«¡Oh, la dejadita!», grita con ironía divertida Alex de Miñaur, número ocho del mundo, en una de las canchas del Hudson River Tennis, un club privado en el sur de Manhattan, a pocas manzanas de Wall Street. El australiano pelotea con … un grupo de aficionados –incluido este reportero de ABC– en un evento organizado por Wilson, la compañía que le patrocina y que acaba de presentar la nueva raqueta con la que jugará aquí, en el US Open.

Pese al alarido, De Miñaur llega con suficiencia insultante a la pelota –y eso que apenas ha calentado– y, sonriendo, la corta con suavidad de vuelta a la cruceta contraria de la pista. Cuando te la manda un profesional, la pelota suena a otra cosa, tiene un peso desconocido en tu raqueta, bota con violencia cuando la lifta, se apaga en las dejadas cuando la corta. Para alguien que tiene carné, es como subirse a un Fórmula 1.

De Miñaur, todo simpatía mientras deprime a tenistas que hasta ese día creían que quizá no son tan malos, habla español entre pelota y pelota, aceptando la broma cuando se le pregunta si tiene nivel para estar en esta pista. «No sé, no sé», dice antes de sacudir un derechazo paralelo.

El australiano es todo lo español que puede ser alguien nacido en Sídney. Desde la ‘ñ’ de su apellido –que no luce en el circuito– hasta su familia.
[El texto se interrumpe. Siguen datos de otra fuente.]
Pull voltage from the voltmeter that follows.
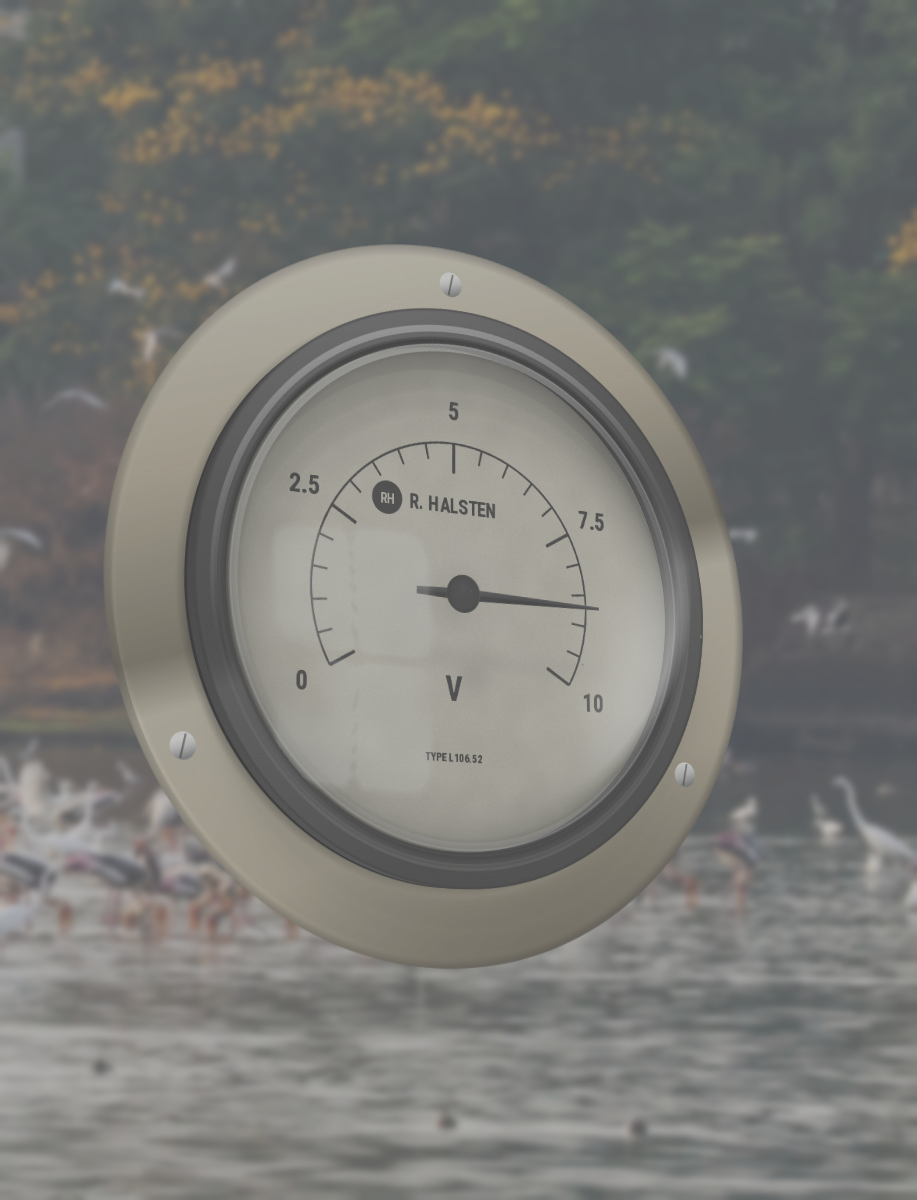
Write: 8.75 V
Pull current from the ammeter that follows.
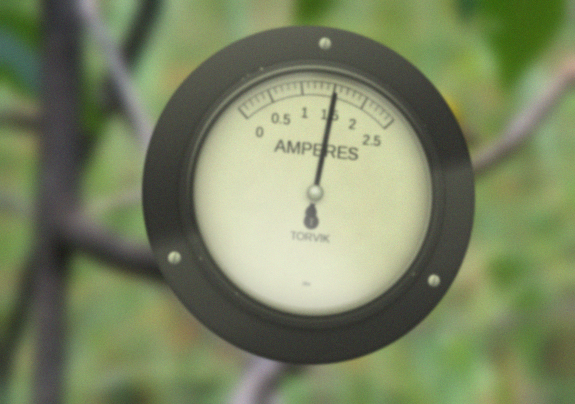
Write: 1.5 A
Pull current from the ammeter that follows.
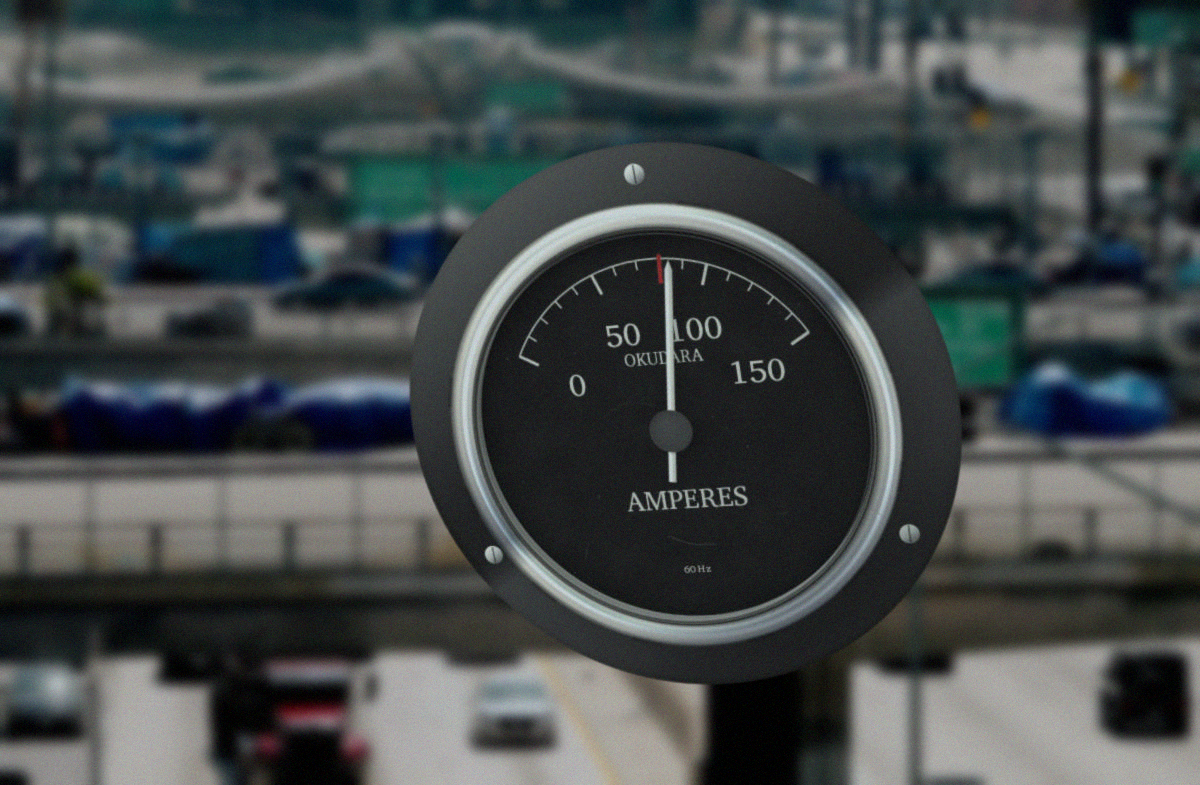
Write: 85 A
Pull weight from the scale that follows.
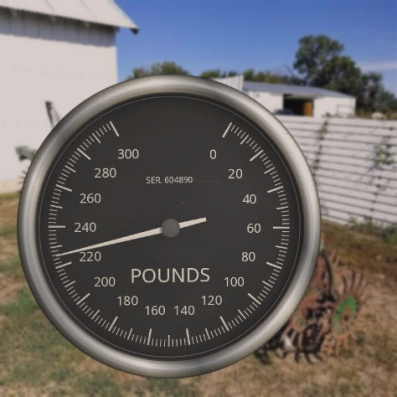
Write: 226 lb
Su madre, Esther Román, es española y su padre, Aníbal de Miñaur, es de origen uruguayo. Pero hay mucho más: a los cinco años, la familia se mudó a España, a Alicante. En esa tierra de tenistas –la de David Ferrer, la de la academia de Juan Carlos Navarro, donde se ha formado Carlos Alcaraz– cogió la raqueta. No la soltó cuando su familia regresó a Australia, cuando él tenía 13 años, ante las dificultades económicas de la crisis de comienzos de la década pasada. Un par de años después, la familia regresó a España. Pero para entonces, De Miñaur, que había encontrado un gran apoyo por parte de las autoridades tenísticas de Australia, ya había decidido jugar para siempre bajo la bandera de aquel país.

Paso al circuito profesional

Pasó al circuito profesional en 2015, con solo 16 años. Después de haber sido promesa durante mucho tiempo, empezó a encontrar los resultados que prometía el año pasado: se coló en el ‘top-10’ mundial, se convirtió en habitual de las segundas semanas y alcanzó los cuartos de final en tres de los cuatro ‘grandes’ de la temporada.

Antes del peloteo con Wilson, De Miñaur cuenta las dificultades de llegar a lo más alto en tenis. Por un lado, las propias: «Lo que hace diferente al tenis es que estás tú solo ahí fuera, no te puede salvar nadie más que tú, no te puedes esconder». El hispano-australiano –tiene las dos nacionalidades– sufrió los rigores mentales de este deporte este año, justo cuando venía de jugar su mejor tenis. Explotó en Roland Garros, donde cayó en segunda ronda. «Me quemé», reconoce. «Es algo que venía de los tres o cuatro años anteriores, de estar siempre exigiéndome absolutamente al máximo. Tuve una conversación conmigo mismo. Traté de entender cuáles son las cosas realmente importantes en la vida y acercarme más al tenis como cuando tenía doce o trece años. Y, aunque parezca mentira, estoy jugando mejor».

Esa mejora le ha llevado a ganar en Washington este mes, en uno de los torneos de la temporada de pista dura en EE.UU. Ahora, en Nueva York, tratará de dar un paso más en su carrera. «Quizá lo mental es lo más importante. En estos torneos, al final todo el mundo juega muy bien», responde a este periódico cuando se le pregunta qué le falta para ir un escalón más arriba, para llegar a unas semifinales, para soñar con un ‘grande’. «También hay aspectos técnicos que tengo que mejorar. Sacar más ventaja con el saque, golpear más fuerte desde el fondo…».

Pero las dificultades también son externas. Y tienen nombre y apellido: Jannik Sinner y Carlos Alcaraz. «Nos toca competir con dos tíos que le pegan muy fuerte, ¿verdad? Nos lo ponen muy difícil al resto. Pero ese el desafío y lo acepto. Estoy deseando complicarles la vida».